→ **Tasks**
[1] Repeat the part of the Kerry Kennedy article that begins at the words "She is also" and stops after the words "a police test.".
[2] Decide whether each statement agrees with the Kerry Kennedy article, answering yes or no and quoting the deciding words: (a) Ethel Kennedy is 85 years old. (b) Kerry Kennedy and Andrew Cuomo divorced after he became governor of New York. (c) Kerry Kennedy stopped on the highway right after her SUV hit the tractor-trailer.

[Text provided — start]

By Michael Muskal, Los Angeles Times
Accompanied by a phalanx of celebrity relatives, Kerry Kennedy, human rights activist, former wife of the governor of New York, daughter of a slain senator and niece of a slain president, entered a White Plains, N.Y., courtroom Monday to face misdemeanor charges in a drugged-driving case.
Kennedy’s mother, Ethel Kennedy, 85, walked slowly into the courtroom but had to sit in a wheelchair, according to news reports from the scene. Also there for moral support were Kerry Kennedy’s brothers, Robert Kennedy Jr. and Douglas Kennedy.
It is rare for a misdemeanor driving case to draw media attention, even in celebrity-saturated suburban New York. But Kerry Kennedy’s fame and family ties ensured coverage. She is the president of the RFK Center for Justice & Human Rights. She is the daughter of Senator Robert F. Kennedy and niece of President John F. Kennedy, both assassinated.
She is also the ex-wife of Governor Andrew Cuomo. The couple divorced in 2005, before Cuomo became the state’s chief executive.
Kennedy was arrested after her Lexus SUV hit a tractor-trailer on a highway near her home outside New York City on July 13, 2012. She drove to the next exit, where she failed a police test.

[Text provided — finish]
[Provided material — start]

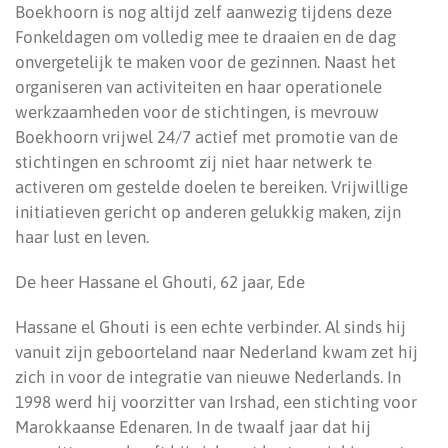
Boekhoorn is nog altijd zelf aanwezig tijdens deze
Fonkeldagen om volledig mee te draaien en de dag
onvergetelijk te maken voor de gezinnen. Naast het
organiseren van activiteiten en haar operationele
werkzaamheden voor de stichtingen, is mevrouw
Boekhoorn vrijwel 24/7 actief met promotie van de
stichtingen en schroomt zij niet haar netwerk te
activeren om gestelde doelen te bereiken. Vrijwillige
initiatieven gericht op anderen gelukkig maken, zijn
haar lust en leven.
De heer Hassane el Ghouti, 62 jaar, Ede
Hassane el Ghouti is een echte verbinder. Al sinds hij
vanuit zijn geboorteland naar Nederland kwam zet hij
zich in voor de integratie van nieuwe Nederlands. In
1998 werd hij voorzitter van Irshad, een stichting voor
Marokkaanse Edenaren. In de twaalf jaar dat hij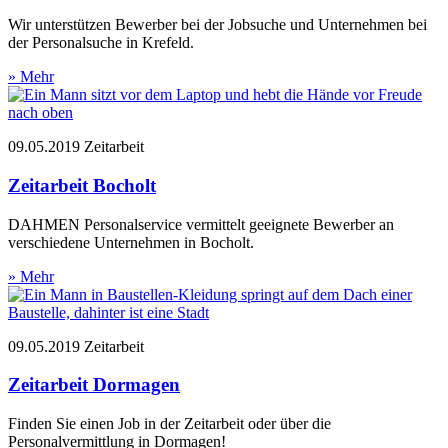
Wir unterstützen Bewerber bei der Jobsuche und Unternehmen bei
der Personalsuche in Krefeld.
» Mehr
09.05.2019
Zeitarbeit
Zeitarbeit Bocholt
DAHMEN Personalservice vermittelt geeignete Bewerber an
verschiedene Unternehmen in Bocholt.
» Mehr
09.05.2019
Zeitarbeit
Zeitarbeit Dormagen
Finden Sie einen Job in der Zeitarbeit oder über die
Personalvermittlung in Dormagen!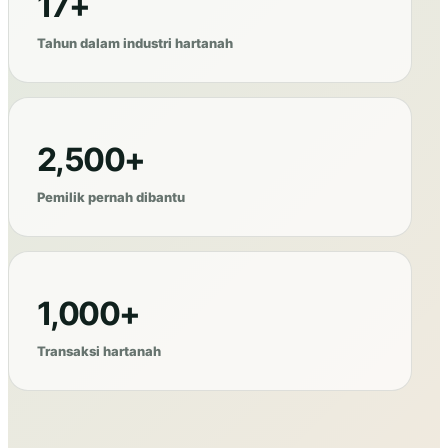
17+
Tahun dalam industri hartanah
2,500+
Pemilik pernah dibantu
1,000+
Transaksi hartanah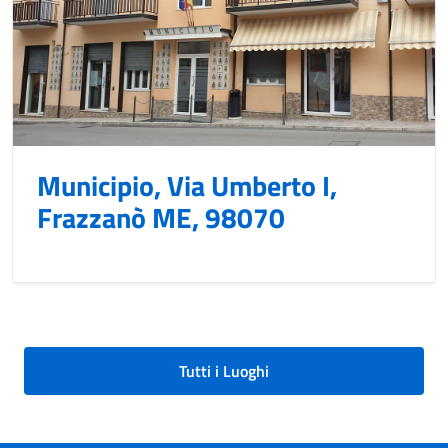
Municipio, Via Umberto I,
Frazzanò ME, 98070
Tutti i Luoghi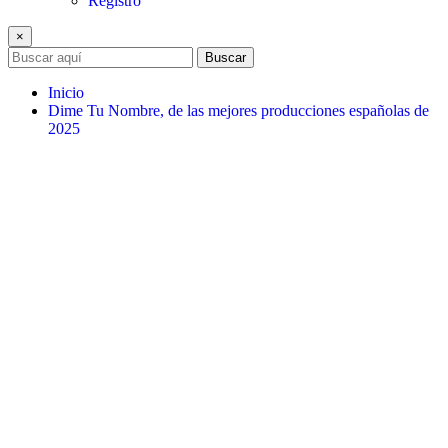
Registro
×
Buscar
Inicio
Dime Tu Nombre, de las mejores producciones españolas de
2025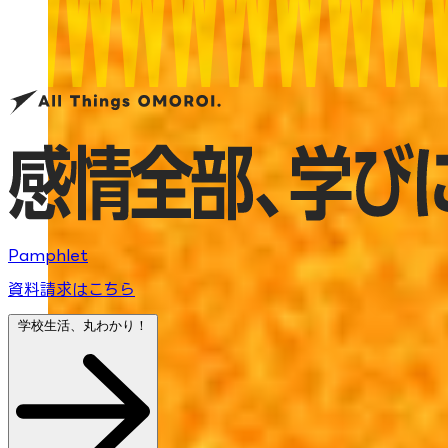
Pamphlet
資料請求はこちら
学校生活、丸わかり！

[Provided material — finish]

→ **Exercise answers**
[1]
She is also the ex-wife of Governor Andrew Cuomo. The couple divorced in 2005, before Cuomo became the state’s chief executive.
Kennedy was arrested after her Lexus SUV hit a tractor-trailer on a highway near her home outside New York City on July 13, 2012. She drove to the next exit, where she failed a police test.

[2]
(a) Yes: "Kennedy’s mother, Ethel Kennedy, 85"
(b) No: "The couple divorced in 2005, before Cuomo became the state’s chief executive."
(c) No: "She drove to the next exit, where she failed a police test."